I believe the telephone company in Cuba was part of ITT before the revolution.I posted a photo of a WE 102 set that came from Cuba, had a Federal handset. Federal was part of ITT. There was also an early Strowger exchange down there too but I doubt it would have survived.I once saw a 500 set in a photo in Cuba .It might have been Kellogg also part of ITT
Robby

LarryInMichigan

I just posted pictures of my North TP-6-A with an FTR dial (http://www.classicrotaryphones.com/forum/index.php?topic=4513).  Here is the picture showing the dial face plate:



Larry

rdelius

That is the same as the Federal dial on my set.

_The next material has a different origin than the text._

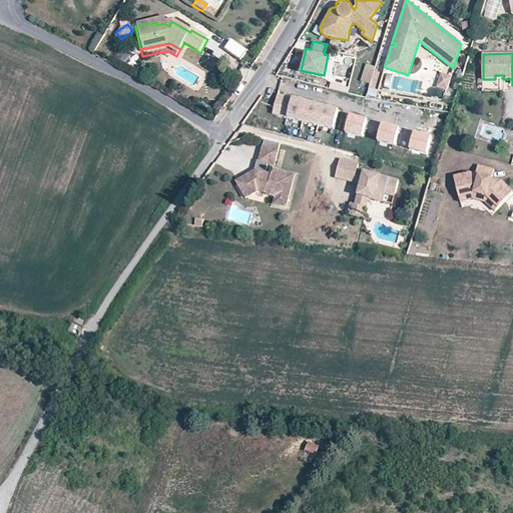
[(375,71),(376,66),(366,63),(361,80),(371,83),(375,71)]
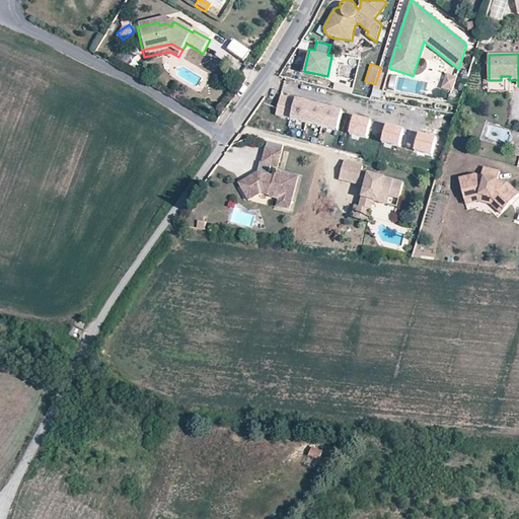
[(387,75),(379,72),(375,84),(372,95),(381,97),(387,75)]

You will have fun putting the fingerwheel back
Robby

GG



That one is not the same as the one on my Federal set.  My camera is full of unrelated pics that I'm going to dump into my computer tonight, which will clear the way for taking some photos of the mystery dial in question, and some other stuff I have around here.   

I'll second what Robby said: you'll have fun putting the fingerwheel back on : - ).

If that's one of the versions in which the mainspring had to come off to get the fingerwheel off, wear eye protection when putting it back together again.  Seriously.  Also take careful note of the correct direction for coiling the spring, you don't want to get almost done and find out it's backward. 

I had an Ericsson dial go *boing* on me when I was in high school; they have similar fun & games with the mainspring. 

LarryInMichigan

I already fixed the same type of dial from another TP-6-A.  It is not so bad.  I have had several Ericsson and similar dial springs fly across the room.  The GPO dials have the same type of spring as the Ericsson, but on the underside of the dial.  I had one which was broken at one end, so I had to bend the new end to fit into the covering and rewind it.  That was fun.